[TASK TO COMPLETE]:
Lay out every line of the listing below as a numbered list, leaving out any blank lines.

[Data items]
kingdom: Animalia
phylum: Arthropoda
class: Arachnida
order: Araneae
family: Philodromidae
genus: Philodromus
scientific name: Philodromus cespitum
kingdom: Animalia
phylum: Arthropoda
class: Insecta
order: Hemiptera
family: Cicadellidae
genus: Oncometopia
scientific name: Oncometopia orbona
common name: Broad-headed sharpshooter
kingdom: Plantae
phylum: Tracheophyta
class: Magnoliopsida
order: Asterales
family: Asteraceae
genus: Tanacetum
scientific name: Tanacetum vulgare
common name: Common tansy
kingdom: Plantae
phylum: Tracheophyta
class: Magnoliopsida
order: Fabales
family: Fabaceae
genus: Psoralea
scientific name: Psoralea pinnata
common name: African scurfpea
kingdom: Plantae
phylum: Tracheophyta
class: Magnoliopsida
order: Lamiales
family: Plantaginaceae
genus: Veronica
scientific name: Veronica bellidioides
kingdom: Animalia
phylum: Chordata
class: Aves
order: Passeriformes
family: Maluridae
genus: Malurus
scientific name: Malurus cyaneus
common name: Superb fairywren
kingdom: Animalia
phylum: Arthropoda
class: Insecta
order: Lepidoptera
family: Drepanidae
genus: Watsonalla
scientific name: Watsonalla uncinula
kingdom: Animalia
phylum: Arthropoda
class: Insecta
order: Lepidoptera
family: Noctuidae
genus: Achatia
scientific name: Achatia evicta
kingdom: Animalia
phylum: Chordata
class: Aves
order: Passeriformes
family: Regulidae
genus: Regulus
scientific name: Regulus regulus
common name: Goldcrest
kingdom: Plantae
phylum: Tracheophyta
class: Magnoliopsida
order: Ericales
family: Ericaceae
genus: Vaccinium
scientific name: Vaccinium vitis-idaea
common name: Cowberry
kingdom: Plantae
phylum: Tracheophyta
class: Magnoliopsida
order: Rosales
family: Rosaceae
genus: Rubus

[THE ANSWER]:
1. kingdom: Animalia
2. phylum: Arthropoda
3. class: Arachnida
4. order: Araneae
5. family: Philodromidae
6. genus: Philodromus
7. scientific name: Philodromus cespitum
8. kingdom: Animalia
9. phylum: Arthropoda
10. class: Insecta
11. order: Hemiptera
12. family: Cicadellidae
13. genus: Oncometopia
14. scientific name: Oncometopia orbona
15. common name: Broad-headed sharpshooter
16. kingdom: Plantae
17. phylum: Tracheophyta
18. class: Magnoliopsida
19. order: Asterales
20. family: Asteraceae
21. genus: Tanacetum
22. scientific name: Tanacetum vulgare
23. common name: Common tansy
24. kingdom: Plantae
25. phylum: Tracheophyta
26. class: Magnoliopsida
27. order: Fabales
28. family: Fabaceae
29. genus: Psoralea
30. scientific name: Psoralea pinnata
31. common name: African scurfpea
32. kingdom: Plantae
33. phylum: Tracheophyta
34. class: Magnoliopsida
35. order: Lamiales
36. family: Plantaginaceae
37. genus: Veronica
38. scientific name: Veronica bellidioides
39. kingdom: Animalia
40. phylum: Chordata
41. class: Aves
42. order: Passeriformes
43. family: Maluridae
44. genus: Malurus
45. scientific name: Malurus cyaneus
46. common name: Superb fairywren
47. kingdom: Animalia
48. phylum: Arthropoda
49. class: Insecta
50. order: Lepidoptera
51. family: Drepanidae
52. genus: Watsonalla
53. scientific name: Watsonalla uncinula
54. kingdom: Animalia
55. phylum: Arthropoda
56. class: Insecta
57. order: Lepidoptera
58. family: Noctuidae
59. genus: Achatia
60. scientific name: Achatia evicta
61. kingdom: Animalia
62. phylum: Chordata
63. class: Aves
64. order: Passeriformes
65. family: Regulidae
66. genus: Regulus
67. scientific name: Regulus regulus
68. common name: Goldcrest
69. kingdom: Plantae
70. phylum: Tracheophyta
71. class: Magnoliopsida
72. order: Ericales
73. family: Ericaceae
74. genus: Vaccinium
75. scientific name: Vaccinium vitis-idaea
76. common name: Cowberry
77. kingdom: Plantae
78. phylum: Tracheophyta
79. class: Magnoliopsida
80. order: Rosales
81. family: Rosaceae
82. genus: Rubus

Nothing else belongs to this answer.